• **WORK TO BE COMPLETED**: Reproduce all of the data below verbatim, line for line.

### DATA RECORDS

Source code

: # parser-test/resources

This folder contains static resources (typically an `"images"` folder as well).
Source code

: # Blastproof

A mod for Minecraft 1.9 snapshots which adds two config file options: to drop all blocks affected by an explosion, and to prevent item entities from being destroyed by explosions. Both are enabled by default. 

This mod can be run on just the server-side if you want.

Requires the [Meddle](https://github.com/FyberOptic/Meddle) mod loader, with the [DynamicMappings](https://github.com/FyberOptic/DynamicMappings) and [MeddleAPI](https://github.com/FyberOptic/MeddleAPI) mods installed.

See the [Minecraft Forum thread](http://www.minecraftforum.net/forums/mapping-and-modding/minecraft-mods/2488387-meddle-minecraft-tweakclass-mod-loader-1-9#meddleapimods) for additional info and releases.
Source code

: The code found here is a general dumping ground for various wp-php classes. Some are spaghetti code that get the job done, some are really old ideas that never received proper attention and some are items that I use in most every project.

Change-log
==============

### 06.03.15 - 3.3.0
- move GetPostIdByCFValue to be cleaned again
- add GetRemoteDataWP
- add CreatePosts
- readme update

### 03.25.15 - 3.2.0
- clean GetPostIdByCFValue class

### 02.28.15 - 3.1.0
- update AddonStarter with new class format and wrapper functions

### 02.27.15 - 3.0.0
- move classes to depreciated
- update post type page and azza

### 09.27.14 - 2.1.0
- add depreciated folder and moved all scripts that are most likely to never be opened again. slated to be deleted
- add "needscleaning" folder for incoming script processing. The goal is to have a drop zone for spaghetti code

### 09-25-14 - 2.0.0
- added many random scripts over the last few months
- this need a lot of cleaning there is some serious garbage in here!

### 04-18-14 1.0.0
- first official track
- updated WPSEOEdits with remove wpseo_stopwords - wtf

######

• **WRITTEN RESPONSE**:
Source code

: # parser-test/resources

This folder contains static resources (typically an `"images"` folder as well).
Source code

: # Blastproof

A mod for Minecraft 1.9 snapshots which adds two config file options: to drop all blocks affected by an explosion, and to prevent item entities from being destroyed by explosions. Both are enabled by default. 

This mod can be run on just the server-side if you want.

Requires the [Meddle](https://github.com/FyberOptic/Meddle) mod loader, with the [DynamicMappings](https://github.com/FyberOptic/DynamicMappings) and [MeddleAPI](https://github.com/FyberOptic/MeddleAPI) mods installed.

See the [Minecraft Forum thread](http://www.minecraftforum.net/forums/mapping-and-modding/minecraft-mods/2488387-meddle-minecraft-tweakclass-mod-loader-1-9#meddleapimods) for additional info and releases.
Source code

: The code found here is a general dumping ground for various wp-php classes. Some are spaghetti code that get the job done, some are really old ideas that never received proper attention and some are items that I use in most every project.

Change-log
==============

### 06.03.15 - 3.3.0
- move GetPostIdByCFValue to be cleaned again
- add GetRemoteDataWP
- add CreatePosts
- readme update

### 03.25.15 - 3.2.0
- clean GetPostIdByCFValue class

### 02.28.15 - 3.1.0
- update AddonStarter with new class format and wrapper functions

### 02.27.15 - 3.0.0
- move classes to depreciated
- update post type page and azza

### 09.27.14 - 2.1.0
- add depreciated folder and moved all scripts that are most likely to never be opened again. slated to be deleted
- add "needscleaning" folder for incoming script processing. The goal is to have a drop zone for spaghetti code

### 09-25-14 - 2.0.0
- added many random scripts over the last few months
- this need a lot of cleaning there is some serious garbage in here!

### 04-18-14 1.0.0
- first official track
- updated WPSEOEdits with remove wpseo_stopwords - wtf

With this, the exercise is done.